◆ **Aim of the exercise**: Please transcribe the data below in full. Omit any picture you find in it.

◆ **Dataset excerpt**:
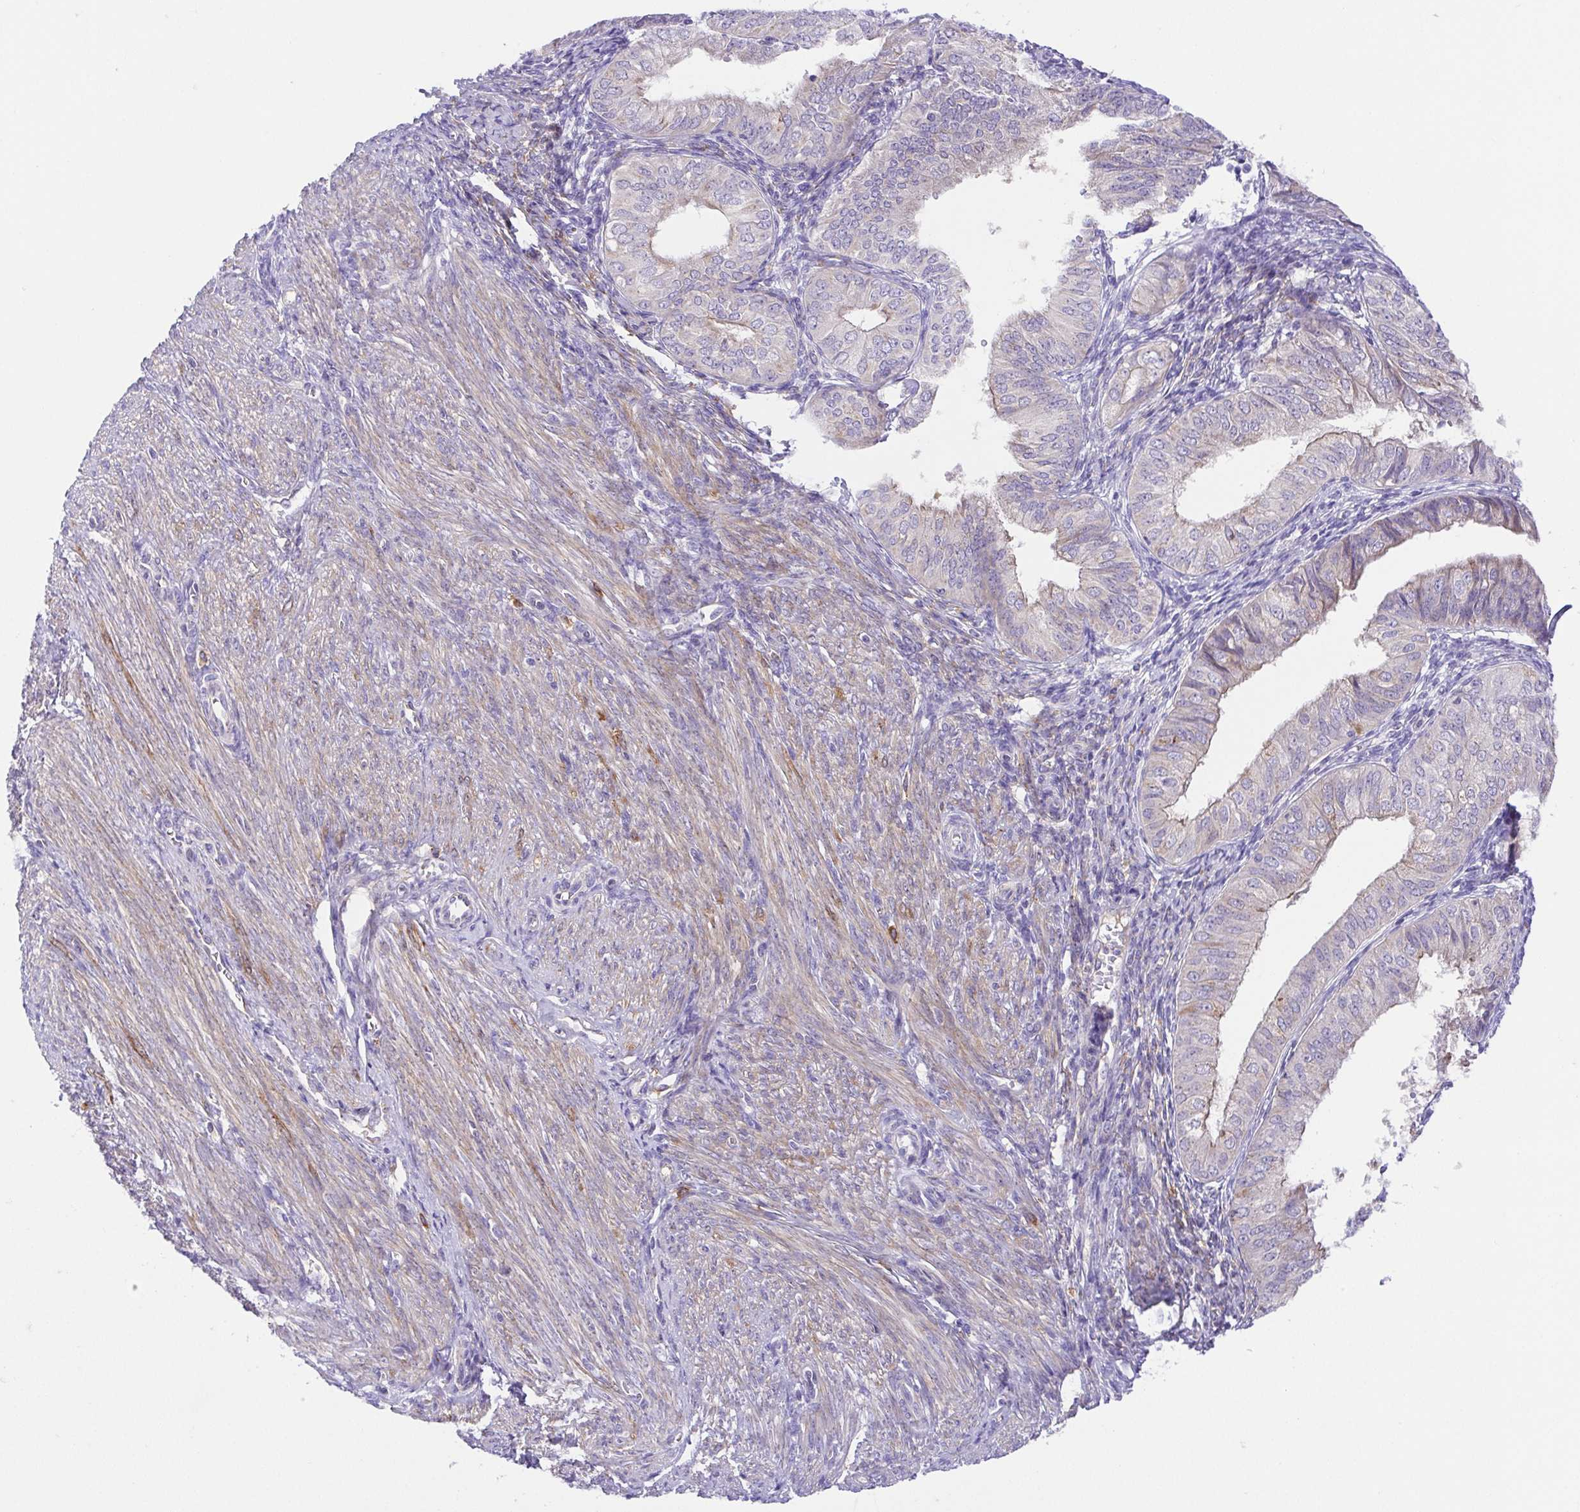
{"staining": {"intensity": "negative", "quantity": "none", "location": "none"}, "tissue": "endometrial cancer", "cell_type": "Tumor cells", "image_type": "cancer", "snomed": [{"axis": "morphology", "description": "Adenocarcinoma, NOS"}, {"axis": "topography", "description": "Endometrium"}], "caption": "Micrograph shows no protein staining in tumor cells of endometrial adenocarcinoma tissue.", "gene": "SLC13A1", "patient": {"sex": "female", "age": 58}}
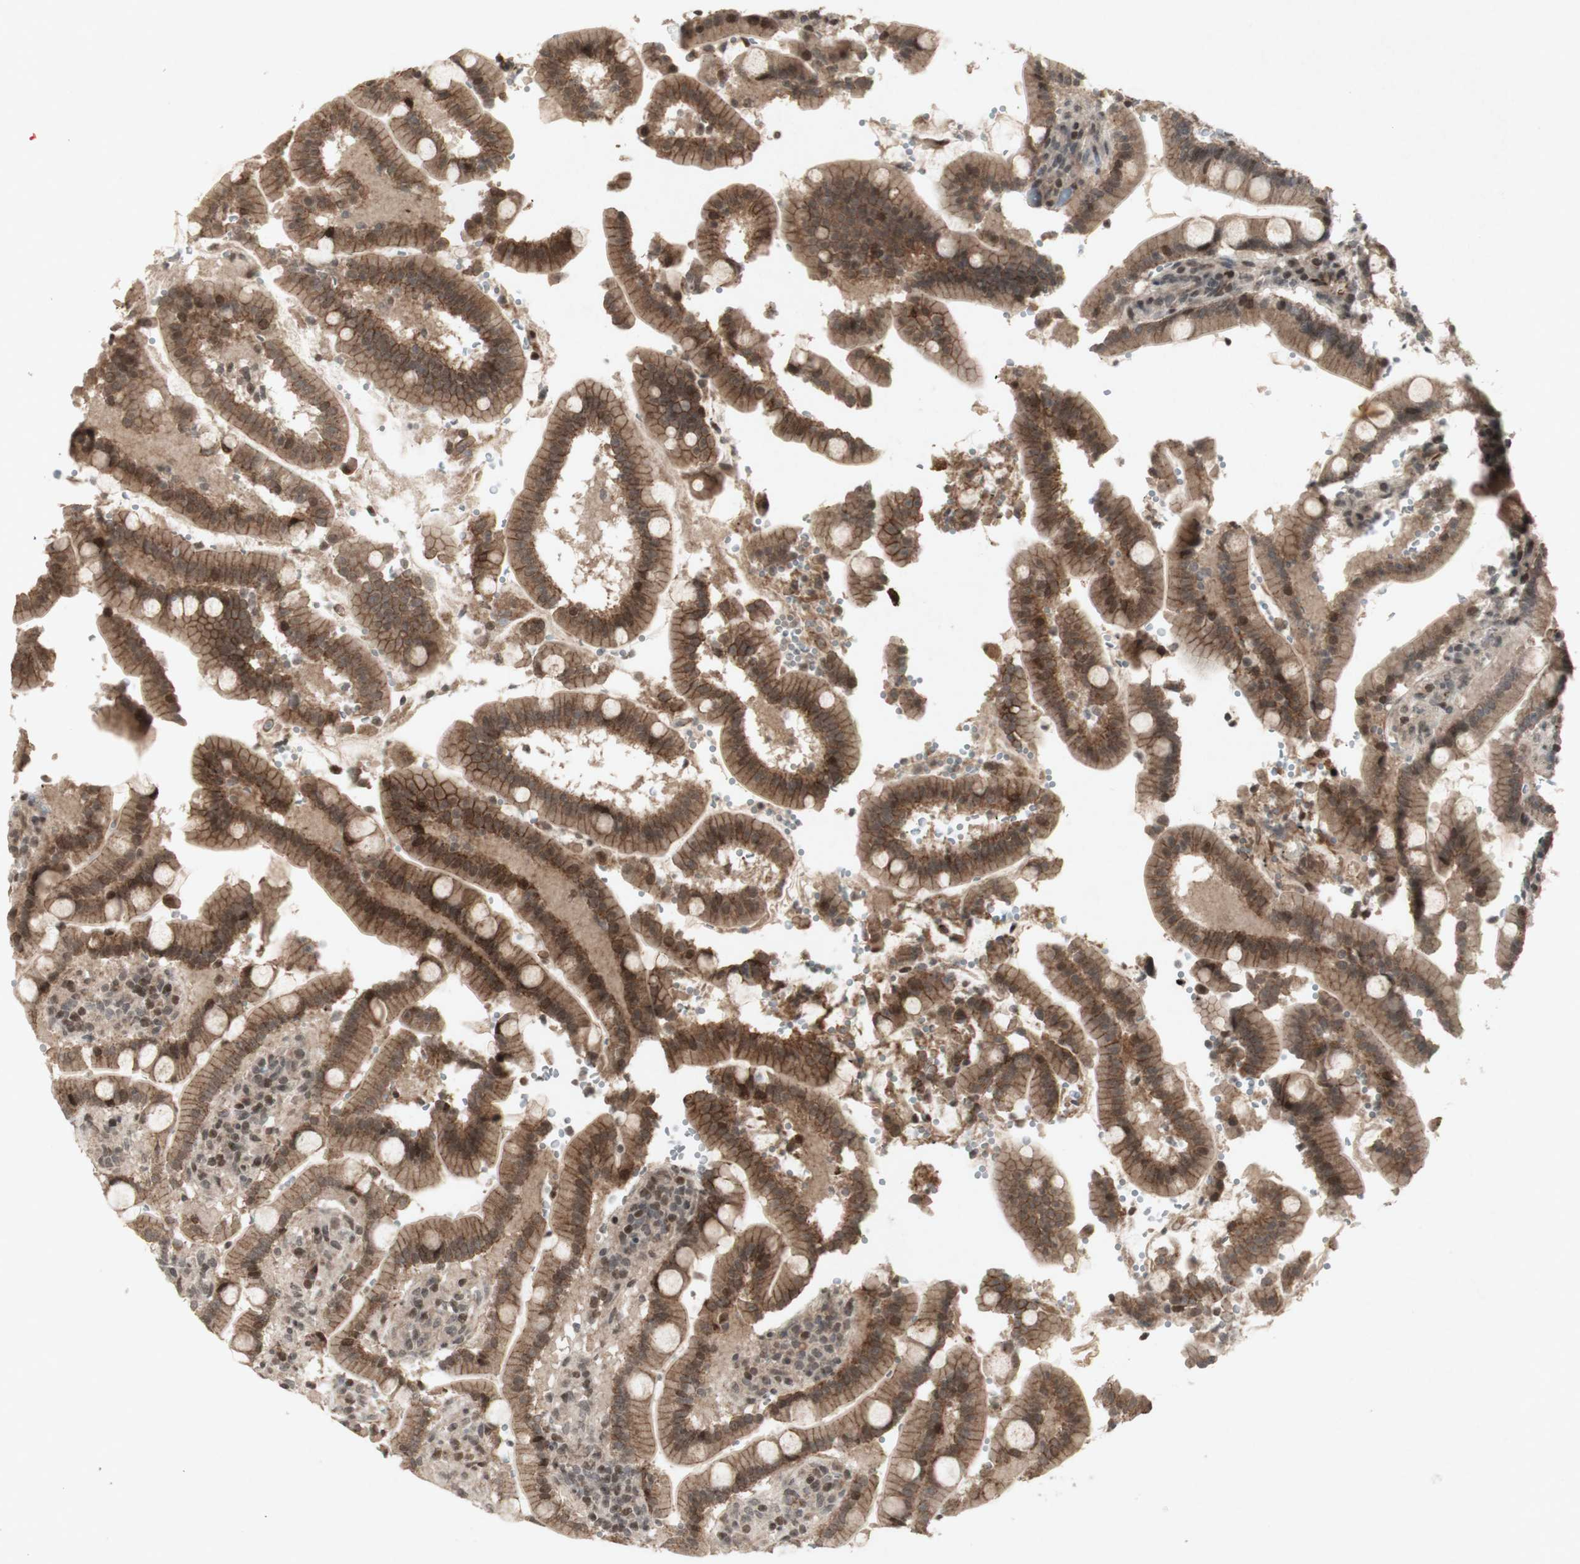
{"staining": {"intensity": "strong", "quantity": ">75%", "location": "cytoplasmic/membranous,nuclear"}, "tissue": "duodenum", "cell_type": "Glandular cells", "image_type": "normal", "snomed": [{"axis": "morphology", "description": "Normal tissue, NOS"}, {"axis": "topography", "description": "Small intestine, NOS"}], "caption": "IHC staining of unremarkable duodenum, which demonstrates high levels of strong cytoplasmic/membranous,nuclear expression in approximately >75% of glandular cells indicating strong cytoplasmic/membranous,nuclear protein staining. The staining was performed using DAB (brown) for protein detection and nuclei were counterstained in hematoxylin (blue).", "gene": "PLXNA1", "patient": {"sex": "female", "age": 71}}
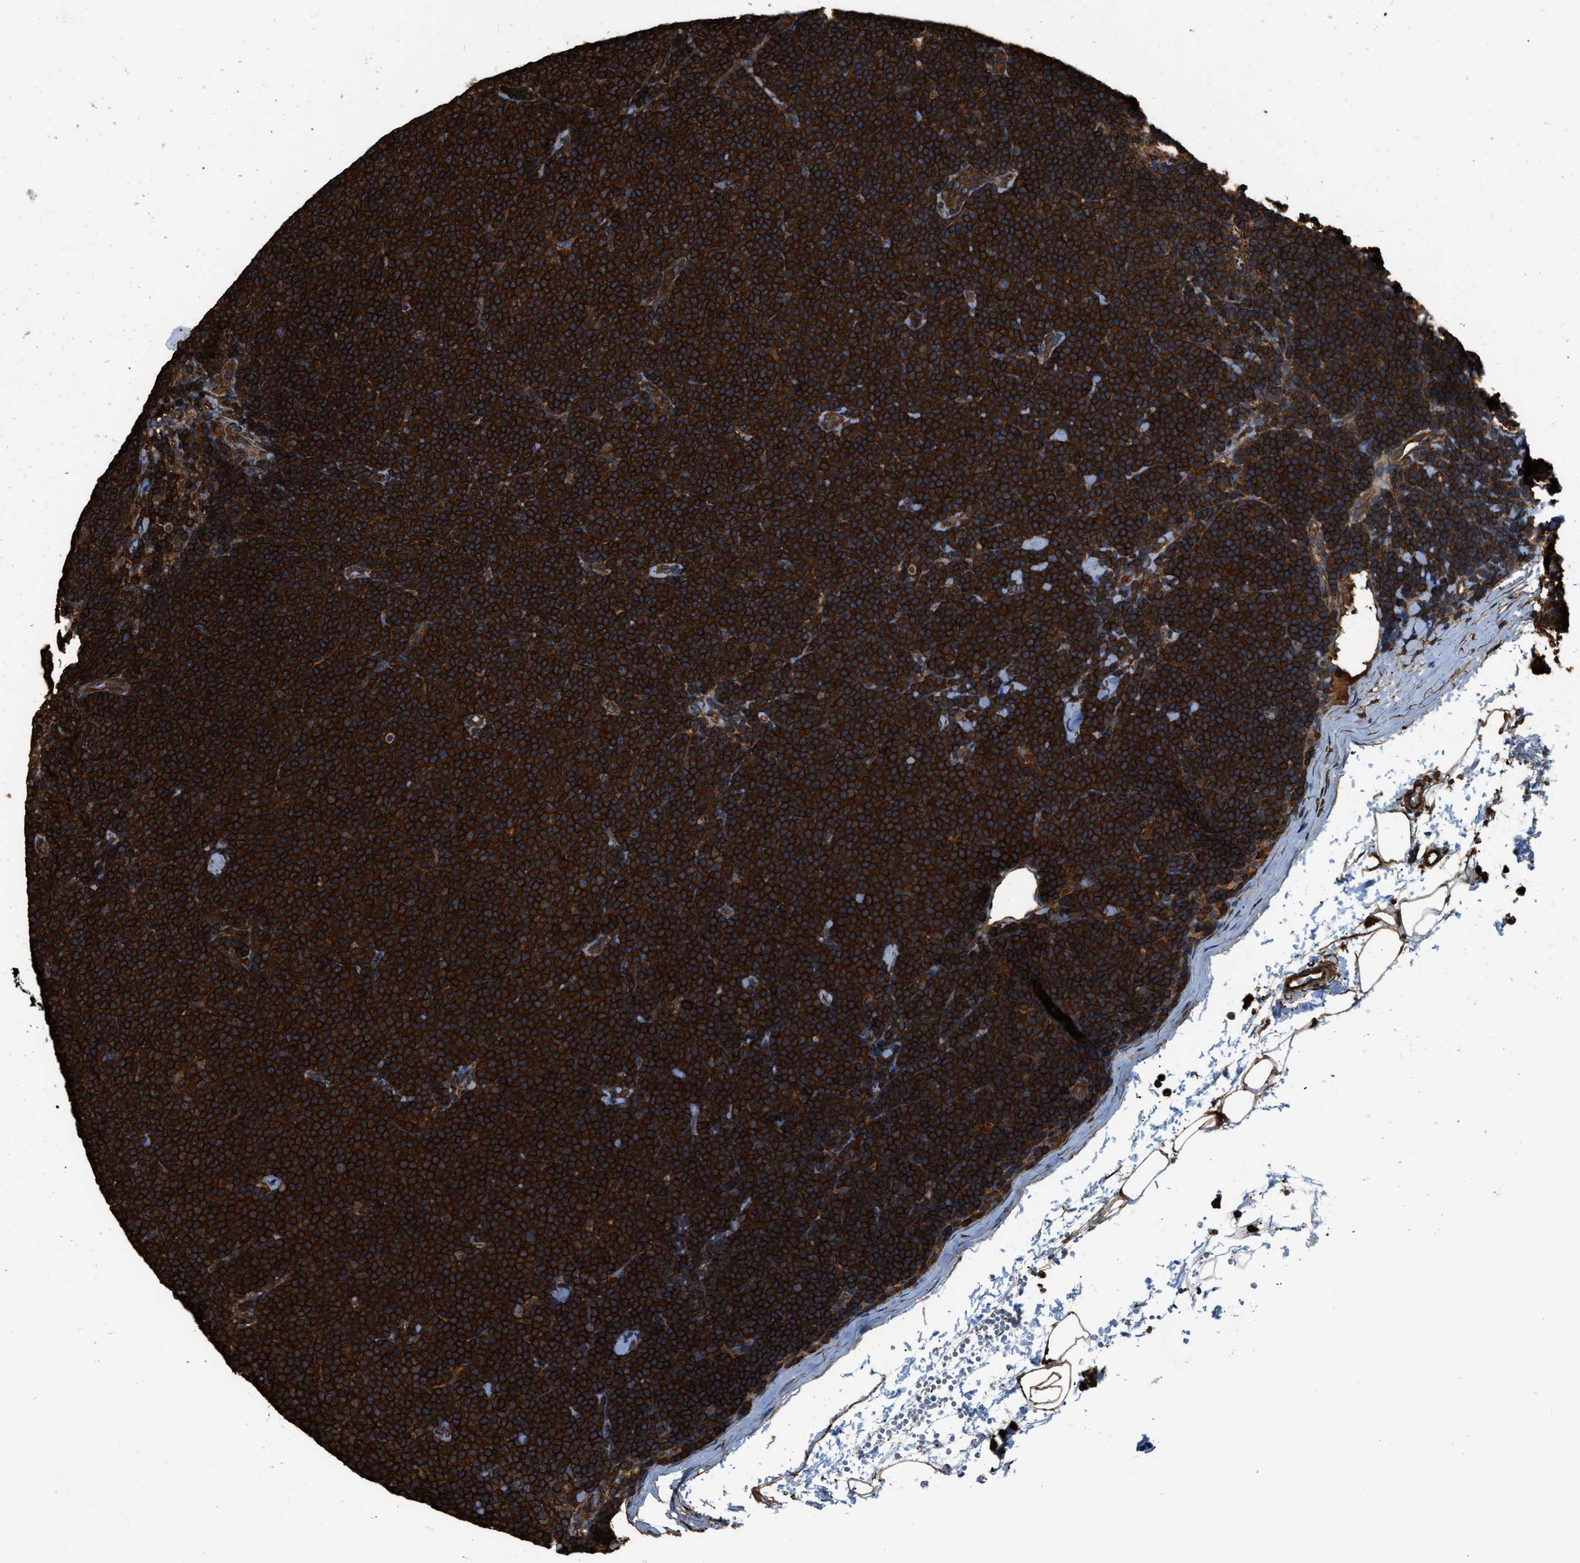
{"staining": {"intensity": "strong", "quantity": ">75%", "location": "cytoplasmic/membranous"}, "tissue": "lymphoma", "cell_type": "Tumor cells", "image_type": "cancer", "snomed": [{"axis": "morphology", "description": "Malignant lymphoma, non-Hodgkin's type, Low grade"}, {"axis": "topography", "description": "Lymph node"}], "caption": "DAB immunohistochemical staining of low-grade malignant lymphoma, non-Hodgkin's type demonstrates strong cytoplasmic/membranous protein staining in about >75% of tumor cells.", "gene": "YARS1", "patient": {"sex": "female", "age": 53}}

◆ **Solution to the exercise**:
{"staining": {"intensity": "negative", "quantity": "none", "location": "none"}, "tissue": "endometrial cancer", "cell_type": "Tumor cells", "image_type": "cancer", "snomed": [{"axis": "morphology", "description": "Adenocarcinoma, NOS"}, {"axis": "topography", "description": "Endometrium"}], "caption": "Micrograph shows no protein staining in tumor cells of endometrial adenocarcinoma tissue.", "gene": "SLC13A1", "patient": {"sex": "female", "age": 58}}
{"staining": {"intensity": "strong", "quantity": ">75%", "location": "cytoplasmic/membranous,nuclear"}, "tissue": "duodenum", "cell_type": "Glandular cells", "image_type": "normal", "snomed": [{"axis": "morphology", "description": "Normal tissue, NOS"}, {"axis": "topography", "description": "Small intestine, NOS"}], "caption": "IHC staining of unremarkable duodenum, which demonstrates high levels of strong cytoplasmic/membranous,nuclear expression in approximately >75% of glandular cells indicating strong cytoplasmic/membranous,nuclear protein staining. The staining was performed using DAB (brown) for protein detection and nuclei were counterstained in hematoxylin (blue).", "gene": "PLXNA1", "patient": {"sex": "female", "age": 71}}
{"staining": {"intensity": "strong", "quantity": ">75%", "location": "cytoplasmic/membranous"}, "tissue": "lymphoma", "cell_type": "Tumor cells", "image_type": "cancer", "snomed": [{"axis": "morphology", "description": "Malignant lymphoma, non-Hodgkin's type, Low grade"}, {"axis": "topography", "description": "Lymph node"}], "caption": "DAB immunohistochemical staining of low-grade malignant lymphoma, non-Hodgkin's type demonstrates strong cytoplasmic/membranous protein staining in about >75% of tumor cells.", "gene": "YARS1", "patient": {"sex": "female", "age": 53}}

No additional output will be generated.